De oude man keek even schichtig langs de kring van wachtenden.

‘Angela zegt,’ sprak hij fluisterend, ‘dat ze met vakantie is naar Zuid-Frankrijk… om nieuwe krachten op te doen.’

‘Dat kan toch?’

De oude man knikte.

‘Het kan. Zeker. Ieder mens gaat op vakantie. Maar ik geloof het niet.’

‘Waarom niet?’

‘Haar dochter Beatrijs zegt heel iets anders.’

De Cock boog zich vertrouwelijk naar hem toe.

‘Wat zegt die?’

‘Ze is naar de hemel.’

‘Wie?’

‘Hun moeder.’

De Cock toonde onbegrip.

‘Gestorven?’

De oude schudde zijn hoofd.

‘Tijdelijk teruggeroepen voor een onderhoud.’ ‘Met wie?’

‘Onze-Lieve-Heer.’

Toen de oude man in de loden jas groetend was vertrokken, stonden De Cock en Vledder op en gingen de deur van de behandelkamer binnen.

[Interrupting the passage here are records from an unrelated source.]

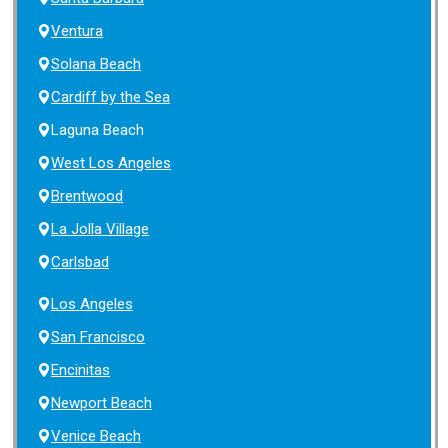
Ventura
Solana Beach
Cardiff by the Sea
Laguna Beach
West Los Angeles
Brentwood
La Jolla Village
Carlsbad
Los Angeles
San Francisco
Encinitas
Newport Beach
Venice Beach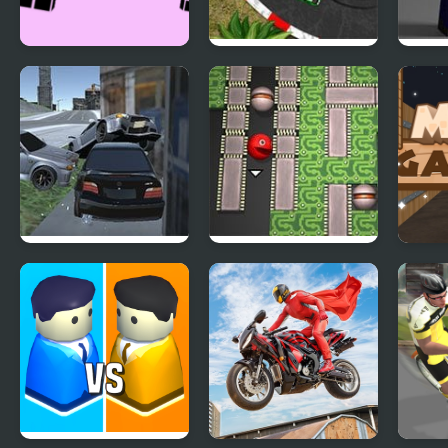
Xtreme Racing
2D Car Racing
Comb
3D: 
Getaway Driver 3D
Supaplex 3D
Maze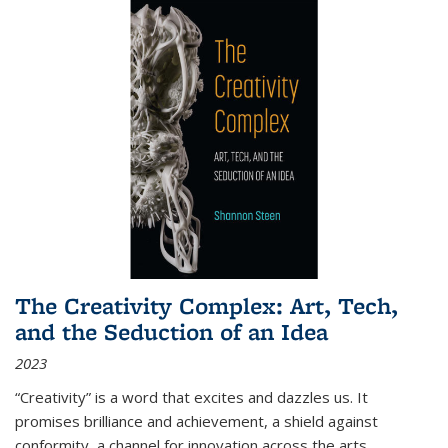
The Creativity Complex: Art, Tech,
and the Seduction of an Idea
2023
“Creativity” is a word that excites and dazzles us. It
promises brilliance and achievement, a shield against
conformity, a channel for innovation across the arts,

Het vertrek was schaars verlicht. Een kleine spot viel op een brede troon, bekleed met lichtblauw fluweel en daarboven een baldakijn. Op de troon zat de vrouw in het bloedrode gewaad met de tekens van de dierenriem. Toen ze achter De Cock de jonge Vledder zag, kwam ze uit haar troon overeind en wees hem terug.

‘Het is niet toegestaan,’ sprak ze streng, ‘dat anderen het consult bijwonen.’

Vledder blikte naar De Cock. Toen die hem geruststellend toeknikte, verliet hij de behandelkamer.

De vrouw zakte op haar troon terug.

‘De aanwezigheid van een derde,’ sprak ze verklarend, ‘stoort mij.’